== Exercise requirements ==
The lines to output run from the first line of the entries below through the line containing "middle mcp: (348, 1158)"; copy them exactly and leave out pictures.

Collection entries
========

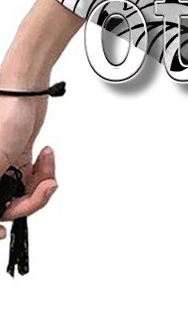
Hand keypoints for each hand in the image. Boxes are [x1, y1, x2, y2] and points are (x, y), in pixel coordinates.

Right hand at [0, 95, 57, 240]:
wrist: (25, 89)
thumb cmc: (4, 112)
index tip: (2, 234)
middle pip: (6, 205)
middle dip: (30, 199)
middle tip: (46, 186)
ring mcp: (0, 165)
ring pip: (21, 192)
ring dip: (40, 183)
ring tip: (47, 164)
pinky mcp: (16, 157)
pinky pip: (31, 178)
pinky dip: (43, 171)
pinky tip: (46, 155)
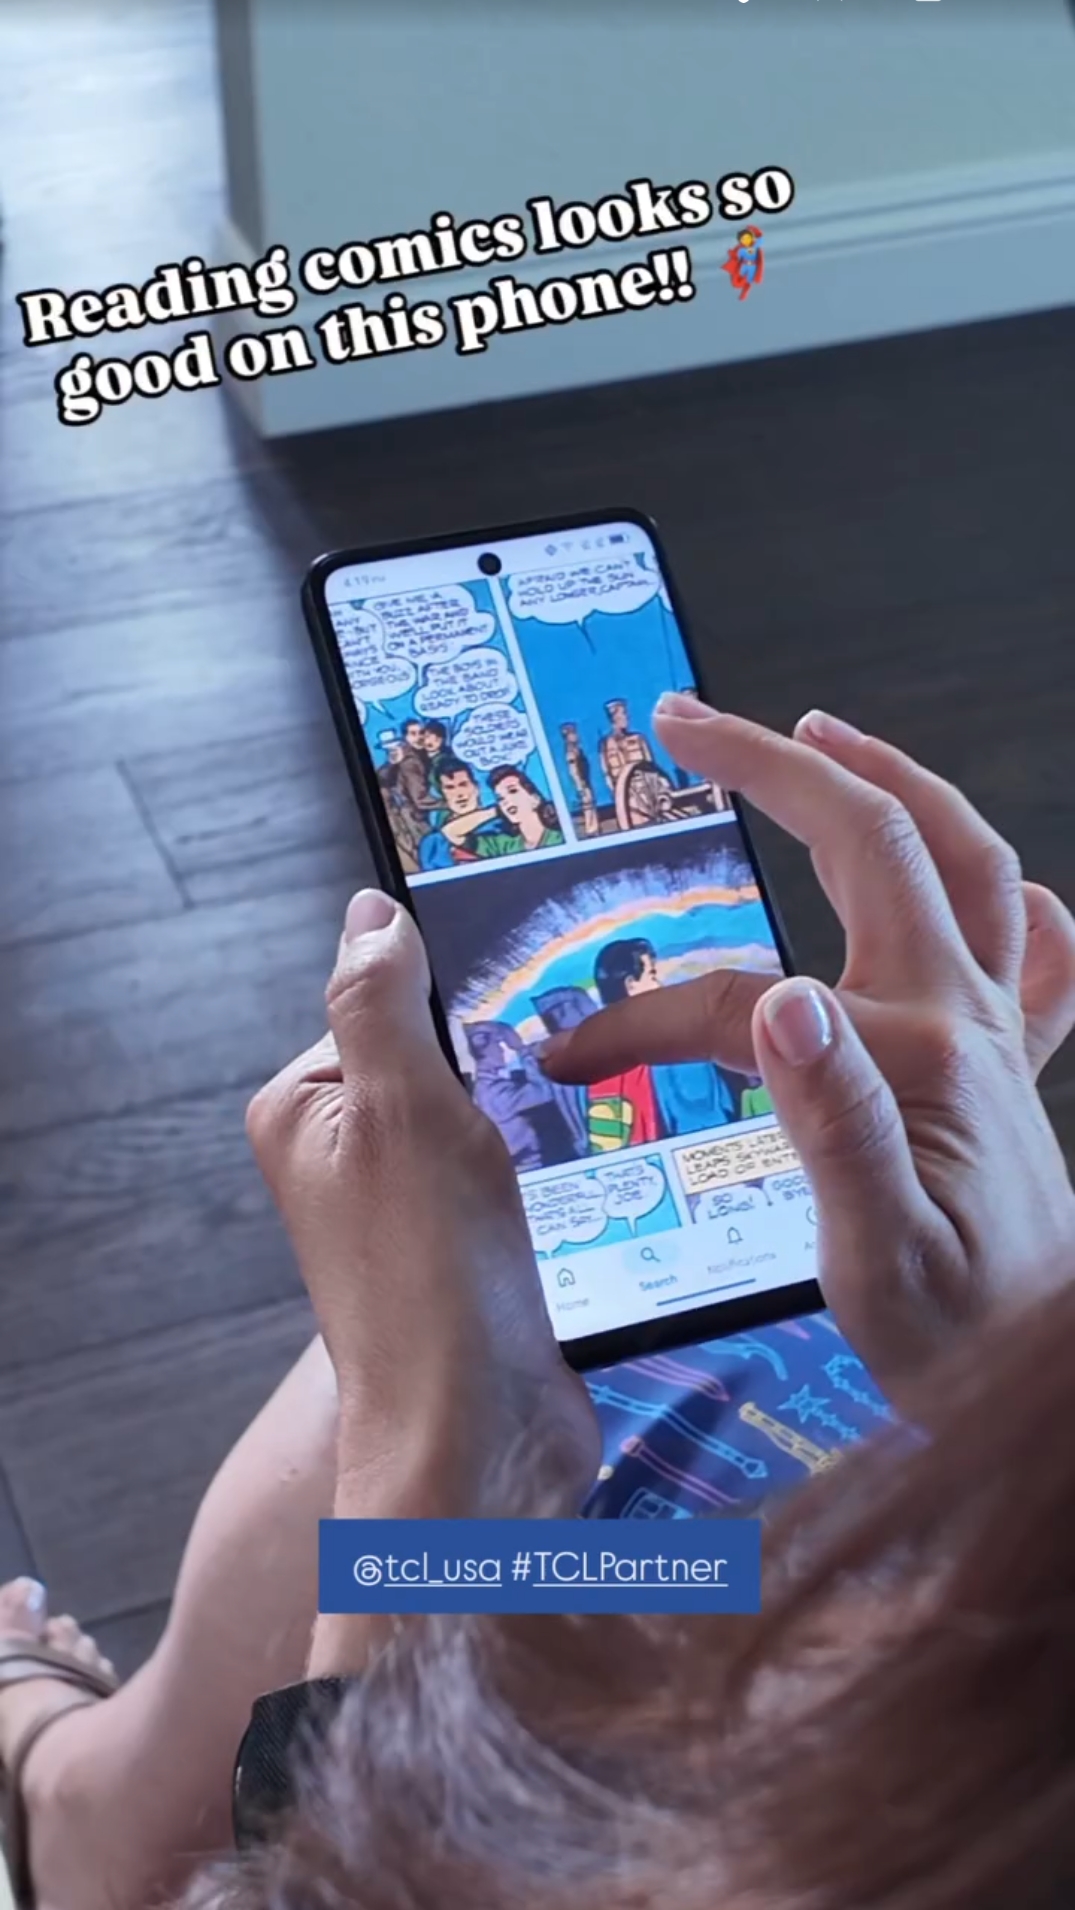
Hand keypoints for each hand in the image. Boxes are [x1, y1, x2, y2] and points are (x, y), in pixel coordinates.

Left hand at [247, 889, 598, 1517]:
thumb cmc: (428, 1284)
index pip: (385, 1001)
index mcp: (305, 1112)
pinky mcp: (473, 1252)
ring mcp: (412, 1210)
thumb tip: (370, 911)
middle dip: (508, 1063)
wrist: (482, 1443)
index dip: (456, 997)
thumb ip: (380, 1001)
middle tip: (553, 1086)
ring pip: (497, 1114)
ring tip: (579, 1138)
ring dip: (544, 1120)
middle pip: (447, 1056)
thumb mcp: (398, 1107)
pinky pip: (526, 1173)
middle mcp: (348, 1158)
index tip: (521, 1006)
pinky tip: (590, 1185)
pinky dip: (561, 1170)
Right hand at [543, 698, 1074, 1409]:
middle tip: (688, 724)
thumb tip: (777, 1004)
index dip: (641, 1016)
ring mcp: (993, 1029)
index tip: (568, 1052)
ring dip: (888, 778)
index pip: (739, 999)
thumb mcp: (877, 1255)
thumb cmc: (960, 1332)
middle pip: (871, 841)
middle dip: (772, 764)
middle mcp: (961, 1017)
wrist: (1050, 1376)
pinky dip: (1000, 893)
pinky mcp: (1006, 1063)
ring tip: (818, 732)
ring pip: (962, 856)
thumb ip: (832, 1123)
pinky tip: (977, 882)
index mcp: (911, 1056)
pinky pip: (1029, 947)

========

== Reply ==
Hand keypoints for each hand in the image. Boxes are [x1, y1, x2, y2] and points are (x, y), in pixel coordinates.

Right hand at [0, 95, 57, 240]:
wrist: (25, 89)
thumb cmc: (4, 112)
index tip: (2, 234)
middle pip: (6, 205)
middle dip: (30, 199)
middle tip: (46, 186)
ring mcp: (0, 165)
ring pip: (21, 192)
ring dip: (40, 183)
ring tip: (47, 164)
pinky mcp: (16, 157)
pinky pip: (31, 178)
pinky dip: (43, 171)
pinky tip: (46, 155)
Hand keypoints for each hand in the image. Boxes are [x1, y1, x2, y2] and points are (x, y), in pixel coordinates.

Left hand at [247, 889, 598, 1517]:
thumb cmc: (428, 1284)
index pip: (385, 1001)
index mcp: (305, 1112)
pinky mcp: (473, 1252)
ring mcp: (412, 1210)
thumb tip: (370, 911)
middle dip: (508, 1063)
wrist: (482, 1443)
index dip: (456, 997)
thumb ip: (380, 1001)
middle tip: (553, 1086)
ring pip: (497, 1114)
ring tip: (579, 1138)
ring dip: (544, 1120)
middle pip: (447, 1056)
thumb mcp: (398, 1107)
pinky pip: (526, 1173)
middle mcp: (348, 1158)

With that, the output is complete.